Rating: PG, for mild action and some rude humor.
The scene-stealing penguins from the Madagascar series get their own movie, which is sort of an origin story and sort of a spin-off. It explains how the foursome — Skipper, Kowalski, Rico and Private — became globetrotting super spies, and it follows them on an all-new adventure. John Malkovich provides the rich voice of the shape-shifting villain who’s their target: an angry octopus who’s pretending to be a mad scientist. He kidnaps penguins from zoos and aquariums around the world and plans to zap them with a serum that will turn them into monstrous versions of themselves. His hope is that they’ll seem less adorable and appealing to the masses, but what they become is more silly than frightening. The penguins find themselves in several perilous situations but always manage to escape. There’s a lot of playful spanking among the animals as well as some fart jokes and double entendres about flatulence, but it’s the kind of harmless, puerile humor that routinely cracks kids up. Nothing here is shocking or inappropriate. Fine for all ages, although a lot of the pop-culture references are purely for adults.
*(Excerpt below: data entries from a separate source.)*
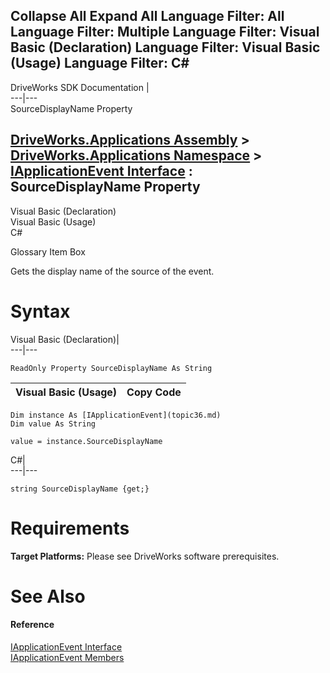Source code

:       

 Collapse All Expand All  Language Filter: All  Language Filter: Multiple  Language Filter: Visual Basic (Declaration) Language Filter: Visual Basic (Usage) Language Filter: C#  
---  
DriveWorks SDK Documentation  |   
---|---  
SourceDisplayName Property   
  
[DriveWorks.Applications Assembly](topic13.md) > [DriveWorks.Applications Namespace](topic16.md) > [IApplicationEvent Interface](topic36.md) : SourceDisplayName Property  
---  
  
Visual Basic (Declaration)    
Visual Basic (Usage)    
C# 

Glossary Item Box

Gets the display name of the source of the event. 

# Syntax

Visual Basic (Declaration)|   
---|---  
      
    
    ReadOnly Property SourceDisplayName As String  
  
Visual Basic (Usage)| Copy Code  
---|---  
      
    
    Dim instance As [IApplicationEvent](topic36.md)
    Dim value As String
     
    value = instance.SourceDisplayName  
  
C#|   
---|---  
      
    
    string SourceDisplayName {get;}  
  
# Requirements

**Target Platforms:** Please see DriveWorks software prerequisites.

# See Also

#### Reference

[IApplicationEvent Interface](topic36.md)   
[IApplicationEvent Members](topic37.md)



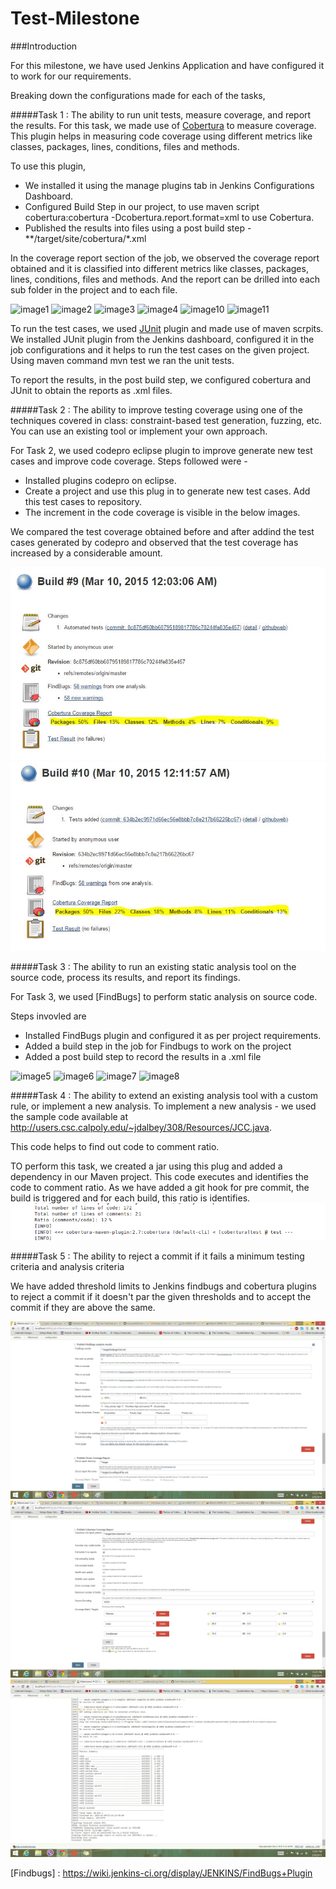 # Test-Milestone

###Introduction

For this milestone, we have used Jenkins Application and have configured it to work for our requirements.

Breaking down the configurations made for each of the tasks,

#####Task 1 : The ability to run unit tests, measure coverage, and report the results.
For this task, we made use of [Cobertura] to measure coverage. This plugin helps in measuring code coverage using different metrics like classes, packages, lines, conditions, files and methods. 

To use this plugin, 
- We installed it using the manage plugins tab in Jenkins Configurations Dashboard. 
- Configured Build Step in our project, to use maven script cobertura:cobertura -Dcobertura.report.format=xml to use Cobertura.
- Published the results into files using a post build step - **/target/site/cobertura/*.xml

In the coverage report section of the job, we observed the coverage report obtained and it is classified into different metrics like classes, packages, lines, conditions, files and methods. And the report can be drilled into each sub folder in the project and to each file.

![image1](/screenshots/SS1.jpg)
![image2](/screenshots/SS2.jpg)
![image3](/screenshots/SS3.jpg)
![image4](/screenshots/SS4.jpg)
![image10](/screenshots/SS10.jpg)
![image11](/screenshots/SS11.jpg)

To run the test cases, we used [JUnit] plugin and made use of maven scrpits. We installed JUnit plugin from the Jenkins dashboard, configured it in the job configurations and it helps to run the test cases on the given project. Using maven command mvn test we ran the unit tests.

To report the results, in the post build step, we configured cobertura and JUnit to obtain the reports as .xml files.

#####Task 2 : The ability to improve testing coverage using one of the techniques covered in class: constraint-based test generation, fuzzing, etc. You can use an existing tool or implement your own approach.

For Task 2, we used codepro eclipse plugin to improve generate new test cases and improve code coverage. Steps followed were - 
- Installed plugins codepro on eclipse.
- Create a project and use this plug in to generate new test cases. Add this test cases to repository.
- The increment in the code coverage is visible in the below images.


We compared the test coverage obtained before and after addind the test cases generated by codepro and observed that the test coverage has increased by a considerable amount.

![image91](/screenshots/cov1.jpg)
![image92](/screenshots/cov2.jpg)


#####Task 3 : The ability to run an existing static analysis tool on the source code, process its results, and report its findings.

For Task 3, we used [FindBugs] to perform static analysis on source code.

Steps invovled are
- Installed FindBugs plugin and configured it as per project requirements.
- Added a build step in the job for Findbugs to work on the project
- Added a post build step to record the results in a .xml file

![image5](/screenshots/SS5.jpg)
![image6](/screenshots/SS6.jpg)
![image7](/screenshots/SS7.jpg)
![image8](/screenshots/SS8.jpg)

#####Task 4 : The ability to extend an existing analysis tool with a custom rule, or implement a new analysis.
To implement a new analysis - we used the sample code available at http://users.csc.calpoly.edu/~jdalbey/308/Resources/JCC.java.

This code helps to find out code to comment ratio.

TO perform this task, we created a jar using this plug and added a dependency in our Maven project.
This code executes and identifies the code to comment ratio. As we have added a git hook for pre commit, the build is triggered and for each build, this ratio is identifies.
![image93](/screenshots/task4.jpg)


#####Task 5 : The ability to reject a commit if it fails a minimum testing criteria and analysis criteria

We have added threshold limits to Jenkins findbugs and cobertura plugins to reject a commit if it doesn't par the given thresholds and to accept the commit if they are above the same.

![image12](/screenshots/SS12.jpg)
![image13](/screenshots/SS13.jpg)
![image14](/screenshots/SS14.jpg)

[Cobertura]: https://wiki.jenkins-ci.org/display/JENKINS/Cobertura+Plugin
[JUnit]: https://wiki.jenkins-ci.org/display/JENKINS/JUnit+Plugin
[Findbugs] : https://wiki.jenkins-ci.org/display/JENKINS/FindBugs+Plugin
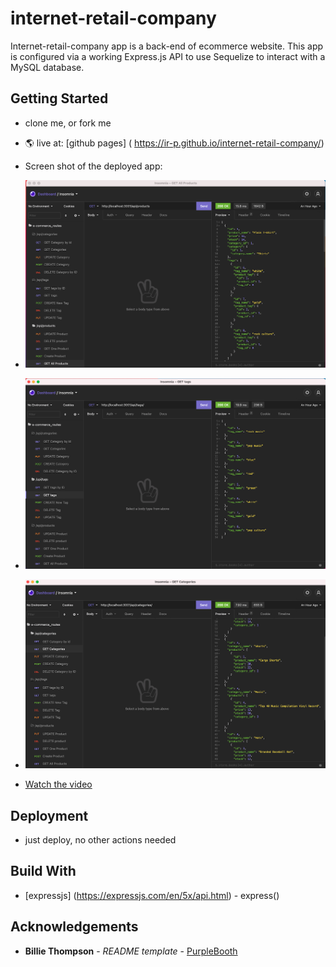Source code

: # internet-retail-company
Internet-retail-company app is a back-end of ecommerce website. This app is configured via a working Express.js API to use Sequelize to interact with a MySQL database.

## Getting Started

* clone me, or fork me
* 🌎 live at: [github pages] ( https://ir-p.github.io/internet-retail-company/)

* Screen shot of the deployed app: 
* ![Screen Shot Of The Deployed App GET All Products](Assets/screenshot1.png)
* ![Screen Shot Of The Deployed App GET Tags](Assets/screenshot2.png)
* ![Screen Shot Of The Deployed App GET Categories](Assets/screenshot3.png)

* [Watch the video](https://drive.google.com/file/d/1esp2-fUAC5H-0SzwC2iBlJt5238Bj8UQ/view?usp=sharing)
## Deployment
* just deploy, no other actions needed

## Build With 

* [expressjs] (https://expressjs.com/en/5x/api.html) - express()

## Acknowledgements
* **Billie Thompson** - *README template* - [PurpleBooth](https://github.com/PurpleBooth)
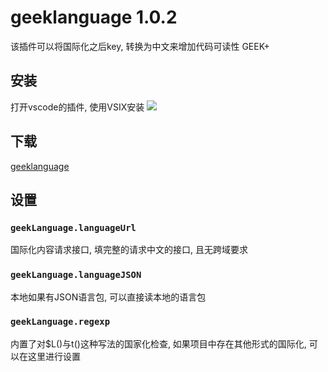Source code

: # geeklanguage 1.0.2
该插件可以将国际化之后key, 转换为中文来增加代码可读性
GEEK+

## 安装
打开vscode的插件, 使用VSIX安装
![](https://github.com/mtshen/geeklanguage/geek.png)

## 下载
[geeklanguage](https://github.com/mtshen/geeklanguage/geeklanguage-1.0.2.vsix)

## 设置
### `geekLanguage.languageUrl`
国际化内容请求接口, 填完整的请求中文的接口, 且无跨域要求

### `geekLanguage.languageJSON`
本地如果有JSON语言包, 可以直接读本地的语言包

### `geekLanguage.regexp`
内置了对$L()与t()这种写法的国家化检查, 如果项目中存在其他形式的国际化, 可以在这里进行设置
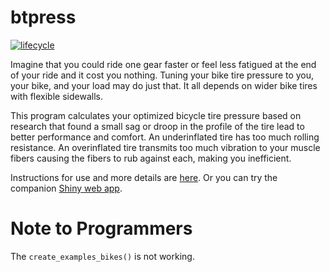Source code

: 
# btpress

[![lifecycle](https://img.shields.io/badge/lifecycle-maturing-blue.svg)](https://www.tidyverse.org/lifecycle/#maturing)

Imagine that you could ride one gear faster or feel less fatigued at the
end of your ride and it cost you nothing. Tuning your bike tire pressure
to you, your bike, and your load may do just that. It all depends on
wider bike tires with flexible sidewalls.

This program calculates your optimized bicycle tire pressure based on
research that found a small sag or droop in the profile of the tire lead
to better performance and comfort. An underinflated tire has too much
rolling resistance. An overinflated tire transmits too much vibration to
your muscle fibers causing the fibers to rub against each, making you
inefficient.

Instructions for use and more details are
[here](http://blog.frame38.com/btpress/reference/btpress-package.html).
Or you can try the companion [Shiny web app](http://btp.frame38.com).

# Note to Programmers

The `create_examples_bikes()` is not working.
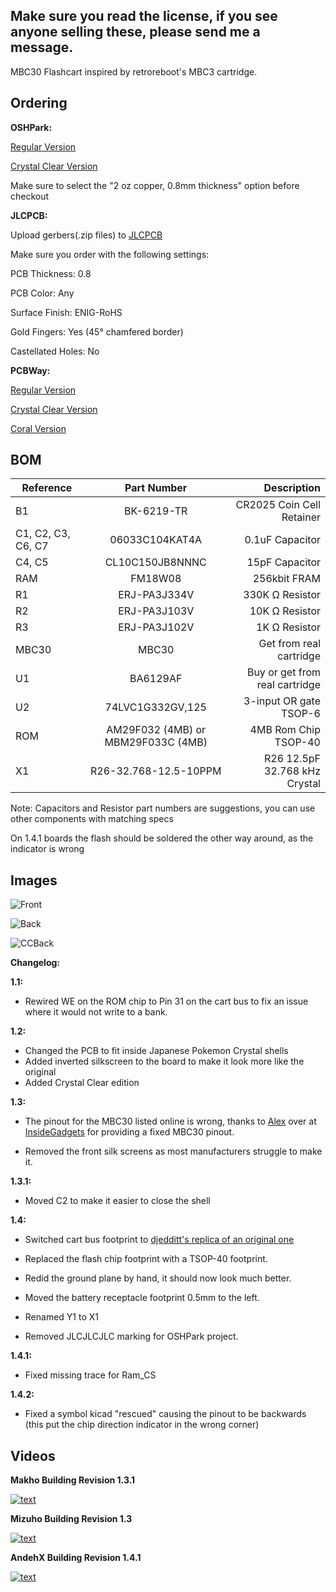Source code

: ## Make sure you read the license, if you see anyone selling these, please send me a message.

MBC30 Flashcart inspired by retroreboot's MBC3 cartridge.

## Ordering

**OSHPark:** 

[Regular Version](https://oshpark.com/shared_projects/xqcPwiVB)

[Crystal Clear Version](https://oshpark.com/shared_projects/qh5Q5MuF)

Make sure to select the "2 oz copper, 0.8mm thickness" option before checkout


**JLCPCB:**

Upload gerbers(.zip files) to [JLCPCB](http://jlcpcb.com)

Make sure you order with the following settings:

PCB Thickness: 0.8

PCB Color: Any

Surface Finish: ENIG-RoHS

Gold Fingers: Yes (45° chamfered border)

Castellated Holes: No


**PCBWay:**

[Regular Version](https://www.pcbway.com/project/shareproject/MBC30_Flashcart___4MB___FRAM___RTC___Suicune_Edition_1.html)

[Crystal Clear Version](https://www.pcbway.com/project/shareproject/MBC30_Flashcart___4MB___FRAM___RTC___Crystal_Clear_Edition_1.html)

[Coral Version](https://www.pcbway.com/project/shareproject/MBC30_Flashcart_4MB_FRAM_RTC_Coral_Edition_2b0fe0be.html)

## BOM

| Reference        | Part Number           | Description  |
| ------------- |:-------------:| -----:|
| B1 | BK-6219-TR | CR2025 Coin Cell Retainer |
| C1, C2, C3, C6, C7 | 06033C104KAT4A | 0.1uF Capacitor |
| C4, C5 | CL10C150JB8NNNC | 15pF Capacitor |
| RAM | FM18W08 | 256kbit FRAM |
| R1 | ERJ-PA3J334V | 330K Ω Resistor |
| R2 | ERJ-PA3J103V | 10K Ω Resistor |
| R3 | ERJ-PA3J102V | 1K Ω Resistor |
| MBC30 | MBC30 | Get from real cartridge |
| U1 | BA6129AF | Buy or get from real cartridge |
| U2 | 74LVC1G332GV,125 | 3-input OR gate TSOP-6 |
| ROM | AM29F032 (4MB) or MBM29F033C (4MB) | 4MB Rom Chip TSOP-40 |
| X1 | R26-32.768-12.5-10PPM | R26 12.5pF 32.768 kHz Crystal |

Note: Capacitors and Resistor part numbers are suggestions, you can use other components with matching specs

On 1.4.1 boards the flash should be soldered the other way around, as the indicator is wrong

## Images

![Front](front.png)


![Back](back.png)

![CCBack](cc-back.png)


**Changelog:**

**1.1:**

- Rewired WE on the ROM chip to Pin 31 on the cart bus to fix an issue where it would not write to a bank.

**1.2:**

- Changed the PCB to fit inside Japanese Pokemon Crystal shells
- Added inverted silkscreen to the board to make it look more like the original
- Added Crystal Clear edition

**1.3:**

- The pinout for the MBC30 listed online is wrong, thanks to [Alex](https://github.com/insidegadgets) over at [InsideGadgets](https://shop.insidegadgets.com/) for providing a fixed MBC30 pinout.

- Removed the front silk screens as most manufacturers struggle to make it.

**1.3.1:**

- Moved C2 to make it easier to close the shell

**1.4:**

- Switched cart bus footprint to [djedditt's replica of an original one](https://github.com/djedditt/kicad-gamepaks)

- Replaced the flash chip footprint with a TSOP-40 footprint.

- Redid the ground plane by hand, it should now look much better.

- Moved the battery receptacle footprint 0.5mm to the left.

- Renamed Y1 to X1

- Removed JLCJLCJLC marking for OSHPark project.

**1.4.1:**

- Fixed missing trace for Ram_CS

**1.4.2:**

- Fixed a symbol kicad "rescued" causing the pinout to be backwards (this put the chip direction indicator in the wrong corner)

## Videos


**Makho Building Revision 1.3.1**

[![text](https://img.youtube.com/vi/wJTDsA5XWiE/0.jpg)](https://www.youtube.com/watch?v=wJTDsA5XWiE)


**Mizuho Building Revision 1.3**


[![text](https://img.youtube.com/vi/DfoEXSLMXps/0.jpg)](https://www.youtube.com/watch?v=DfoEXSLMXps)


**AndehX Building Revision 1.4.1**

[![text](https://img.youtube.com/vi/C_L1obcNi5A/0.jpg)](https://www.youtube.com/watch?v=C_L1obcNi5A)
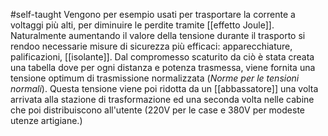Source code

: #self-taught 
Vengono per esempio usati per trasportare la corrente a voltaggi più alti, per diminuire le perdite tramite [[effetto Joule]].
Naturalmente aumentando il valore della tensione durante il trasporto si rendoo necessarie misure di sicurezza più efficaci: apparecchiature, palificazioni, [[isolante]]. Dal compromesso scaturito da ciò è stata creata una tabella dove per ogni distanza e potenza trasmessa, viene fornita una tensione optimum di trasmissione normalizzata (_Norme per le tensioni normali_).
Questa tensione viene poi ridotta da un [[abbassatore]] una volta arrivata alla stazione di trasformazione ed una seconda volta nelle cabine che poi distribuiscono all'utente (220V per le case e 380V per modeste utenze artigiane.)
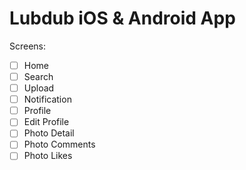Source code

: # Lubdub iOS & Android App

Screens:

- [ ] Home
- [ ] Search
- [ ] Upload
- [ ] Notification
- [ ] Profile
- [ ] Edit Profile
- [ ] Photo Detail
- [ ] Photo Comments
- [ ] Photo Likes
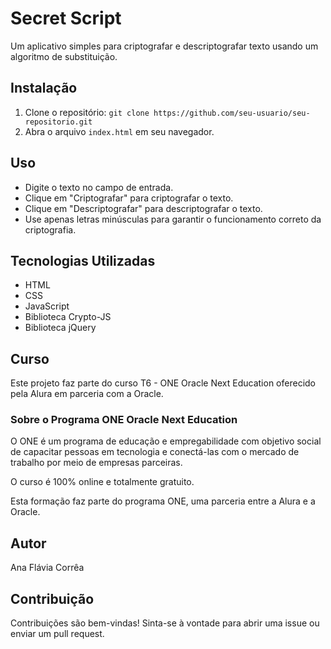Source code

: # Secret Script

Um aplicativo simples para criptografar e descriptografar texto usando um algoritmo de substituição.

## Instalação

1. Clone o repositório: `git clone https://github.com/seu-usuario/seu-repositorio.git`
2. Abra o arquivo `index.html` em seu navegador.

## Uso

- Digite o texto no campo de entrada.
- Clique em "Criptografar" para criptografar o texto.
- Clique em "Descriptografar" para descriptografar o texto.
- Use apenas letras minúsculas para garantir o funcionamento correto da criptografia.

## Tecnologias Utilizadas

- HTML
- CSS
- JavaScript
- Biblioteca Crypto-JS
- Biblioteca jQuery

## Curso

Este projeto faz parte do curso T6 - ONE Oracle Next Education oferecido pela Alura em parceria com a Oracle.

### Sobre o Programa ONE Oracle Next Education

O ONE é um programa de educação e empregabilidade com objetivo social de capacitar pessoas em tecnologia e conectá-las com o mercado de trabalho por meio de empresas parceiras.

O curso é 100% online e totalmente gratuito.

Esta formação faz parte do programa ONE, uma parceria entre a Alura e a Oracle.

## Autor

Ana Flávia Corrêa

## Contribuição

Contribuições são bem-vindas! Sinta-se à vontade para abrir uma issue ou enviar um pull request.


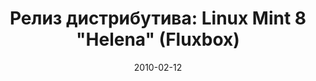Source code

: ---
layout: post
title: "Релиз дистрибутива: Linux Mint 8 \"Helena\" (Fluxbox)"
date: 2010-02-12   
---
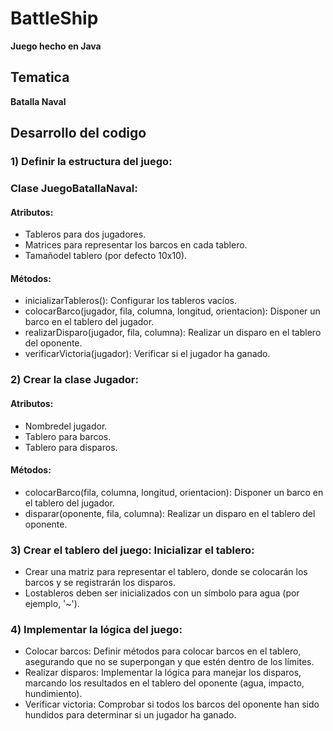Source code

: # BattleShip
**Juego hecho en Java**

## Tematica
**Batalla Naval**

## Desarrollo del codigo
### 1) Definir la estructura del juego:
### Clase JuegoBatallaNaval:
#### Atributos: 
- Tableros para dos jugadores. 
- Matrices para representar los barcos en cada tablero. 
- Tamañodel tablero (por defecto 10x10). 
#### Métodos: 
- inicializarTableros(): Configurar los tableros vacíos. 
- colocarBarco(jugador, fila, columna, longitud, orientacion): Disponer un barco en el tablero del jugador. 
- realizarDisparo(jugador, fila, columna): Realizar un disparo en el tablero del oponente. 
- verificarVictoria(jugador): Verificar si el jugador ha ganado.
### 2) Crear la clase **Jugador**: 
#### Atributos: 
- Nombredel jugador. 
- Tablero para barcos. 
- Tablero para disparos. 
#### Métodos: 
- colocarBarco(fila, columna, longitud, orientacion): Disponer un barco en el tablero del jugador.
- disparar(oponente, fila, columna): Realizar un disparo en el tablero del oponente.
### 3) Crear el tablero del juego: Inicializar el tablero: 
- Crear una matriz para representar el tablero, donde se colocarán los barcos y se registrarán los disparos.
- Lostableros deben ser inicializados con un símbolo para agua (por ejemplo, '~').
### 4) Implementar la lógica del juego: 
- Colocar barcos: Definir métodos para colocar barcos en el tablero, asegurando que no se superpongan y que estén dentro de los límites.
- Realizar disparos: Implementar la lógica para manejar los disparos, marcando los resultados en el tablero del oponente (agua, impacto, hundimiento).
- Verificar victoria: Comprobar si todos los barcos del oponente han sido hundidos para determinar si un jugador ha ganado.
Rating: PG-13, for mature thematic image and some sci-fi action/violence.
Mature tweens and older are probably the appropriate audience for this sci-fi drama/thriller — yet another based on a Young Adult novel set in a rigidly structured, post-war future. Brenton Thwaites stars as Jonas, the obligatory, plucky teen who dares to rise up and shake up the status quo. Jonas is chosen as the keeper of all memory in this sterile, black-and-white community; Jeff Bridges is the giver of the film’s title, who passes along the information he’s been storing. This includes color, music and love but also violence, war and hatred, with a series of harrowing images flashing through the young man’s mind as he receives them. Jonas and his girlfriend, Fiona (Odeya Rush), find themselves in danger when it becomes clear to the elders (led by Meryl Streep, of all people) that they’ve started thinking for themselves. There’s also a disturbing subplot involving the killing of infants who don’t meet the community’s precise standards.
Rating: PG-13, for sexual references, crude humor and language.
Nearly a year after it arrived in theaters, this raunchy and racially tinged Christmas comedy is coming out on DVD. Think of it as a lump of cinematic coal in your stocking. But if you’re home flipping channels after a long day of shopping and it pops up, or if it happens to be on television at a holiday party, there’s nothing here that will permanently scar your children. It’s just sloppily made, as all Tyler Perry movies tend to be. This time, Perry climbs back into the sassy drag of his Madea persona, a crass and wacky old lady with no internal censor. Most of the stuff she babbles about will go over kids’ heads: references to lingerie, drugs andstrippers, for starters. Larry the Cable Guy shows up and amps up the vulgarity with some sexual innuendos — which, again, probably won’t register with young viewers. There’s also a massively contrived car crash and explosion that might have been slightly suspenseful in the hands of someone, you know, capable.